A truck travels up a hill with a 13◦
incline.
The truck has a constant speed of 18 m/s.
What is the horizontal component of the
truck’s velocity?
Answer in units of m/s
X = 18 * Cos13.
Well, if the truck is going up a hill at a 13◦ incline, it's going to need all the help it can get. So, the horizontal component of its velocity is actually going to be 18 m/s. It's trying to defy gravity here, so we can't blame it for going full speed ahead!
To find the horizontal component of the truck's velocity, we need to use trigonometry and the given information.
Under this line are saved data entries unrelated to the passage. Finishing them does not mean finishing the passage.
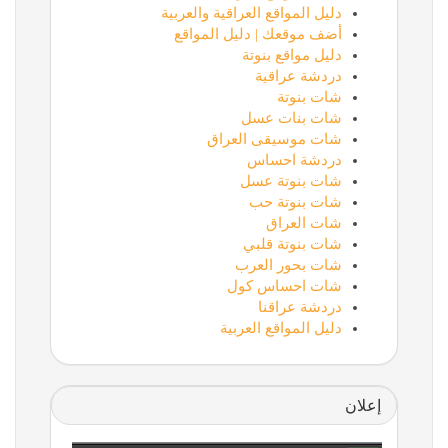
دليل المواقع العراقية والعربية
أضف موقعك | دليل المواقع
دليل مواقع بنوتة
دردشة عراقية
شات بنوتة
شات بنات عسل
شات موسيقى العراق
دردشة احساس
شات بنوتة عسل
شات بنوتة حب
شات العراق
شات بنوتة قلبي
شات بحور العرب
شات احساس كول
دردشة عراقنا
دليل المواقع العربية
إعلان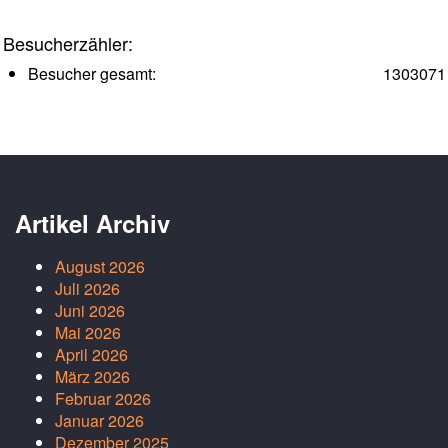
Besucherzähler:
Besucher gesamt:
1303071
Artikel Archiv
August 2026
Juli 2026
Juni 2026
Mai 2026
April 2026
März 2026
Februar 2026
Januar 2026
Dezember 2025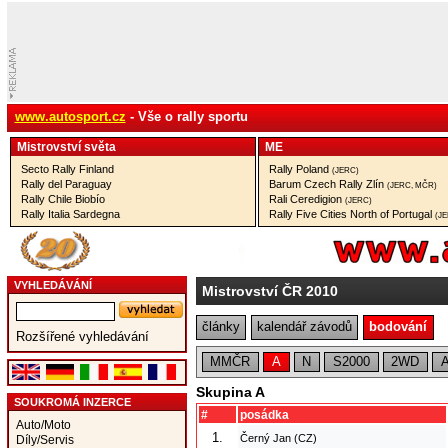
www.autosport.cz
- Vše o rally sportu
Mistrovství­ světa
ME
Secto Rally Finland
Rally Poland
(JERC)
Rally del Paraguay
Barum Czech Rally Zlín
(JERC, MČR)
Rally Chile Biobío
Rali Ceredigion
(JERC)
Rally Italia Sardegna
Rally Five Cities North of Portugal
(J
VYHLEDÁVÁNÍ
Mistrovství ČR 2010
články
kalendář závodů
bodování
Rozšířené vyhledávání
MMČR
A
N
S2000
2WD
Skupina A
SOUKROMÁ INZERCE
#
posádka
Auto/Moto
1.
Černý Jan (CZ)
Díly/Servis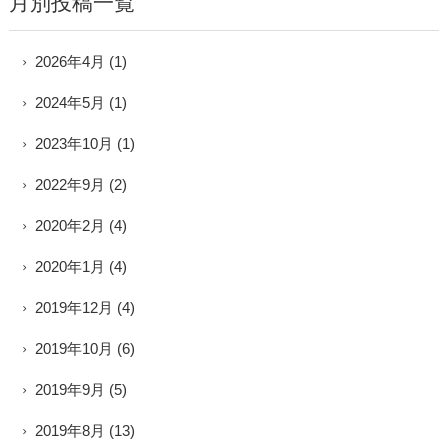
月別投稿一覧
2026年4月
(1)
2024年5月
(1)
2023年10月
(1)
2022年9月
(2)
2020年2月
(4)
2020年1月
(4)
2019年12月
(4)
2019年10月
(6)
2019年9月
(5)
2019年8月
(13)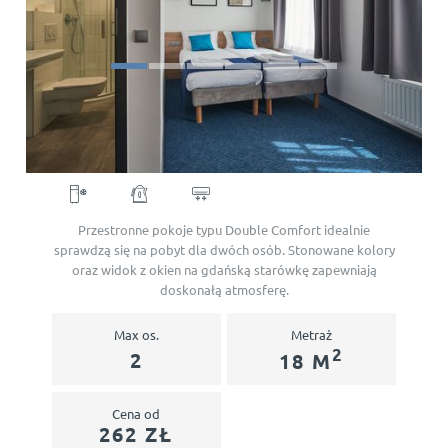
URODZINY, WIECZORY KAWALERSKIE I
PANIEŃSKIE
OPINIE
GDAŃSK
KONTAKT
GALERIA
PL
EN
DE
SV
NO
RU
Double Comfort
OPINIE
REZERWACJA
KONTAKT
Przestronne pokoje typu Double Comfort idealnie
sprawdzą się na pobyt dla dwóch osób. Stonowane kolory
oraz widok z okien na gdańską starówkę zapewniają
doskonałą atmosferę.
Max os.
Metraż
2
2
18 M
Cena od
262 ZŁ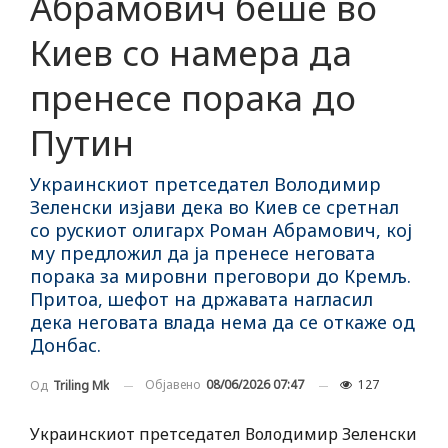
Абрамович беше во
Киев со намера да
пренесе порака до
Путин
Украинскиот претседател Володимир
Зеленски изјави дека во Киев се сретнал
со рускиот олигарх Роман Абрамович, кој
му предложил да ја пренесе неговата
порака за мировни преговори до Кремљ.
Притоа, шефот на државата нагласил
дека неговата влада нема да се откаже од
Донбас.
Објавено
08/06/2026 07:47
127
Од
Triling Mk
Украинскиот претседател Володимир Зеленски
The truck's velocity can be represented as a vector with both horizontal and vertical components. The vertical component is the speed at which the truck is moving up the hill, while the horizontal component is the speed in the horizontal direction.
Given:
Incline angle = 13°
Speed of the truck = 18 m/s
We can use the trigonometric formula:
Horizontal component = Speed * cos(angle)
Plugging in the values:
Horizontal component = 18 m/s * cos(13°)
Using a calculator, we can find the cosine of 13°:
cos(13°) ≈ 0.9781
Now, we can calculate the horizontal component:
Horizontal component ≈ 18 m/s * 0.9781
Horizontal component ≈ 17.6 m/s
Therefore, the horizontal component of the truck's velocity is approximately 17.6 m/s.
To determine the horizontal component of the truck's velocity, we need to find the component of its velocity that is parallel to the ground (in the horizontal direction).
To do this, we can use trigonometry. The horizontal component of velocity can be found using the following formula:
Horizontal component of velocity = Total velocity * cosine(angle of incline)
In this case, the total velocity of the truck is given as 18 m/s and the angle of incline is given as 13°.
Using the formula, we substitute the values and calculate the horizontal component of velocity:
Horizontal component of velocity = 18 m/s * cos(13°)
Calculating this expression, we get:
Horizontal component of velocity ≈ 18 m/s * 0.9744
Simplifying further:
Horizontal component of velocity ≈ 17.538 m/s
Therefore, the horizontal component of the truck's velocity is approximately 17.538 m/s.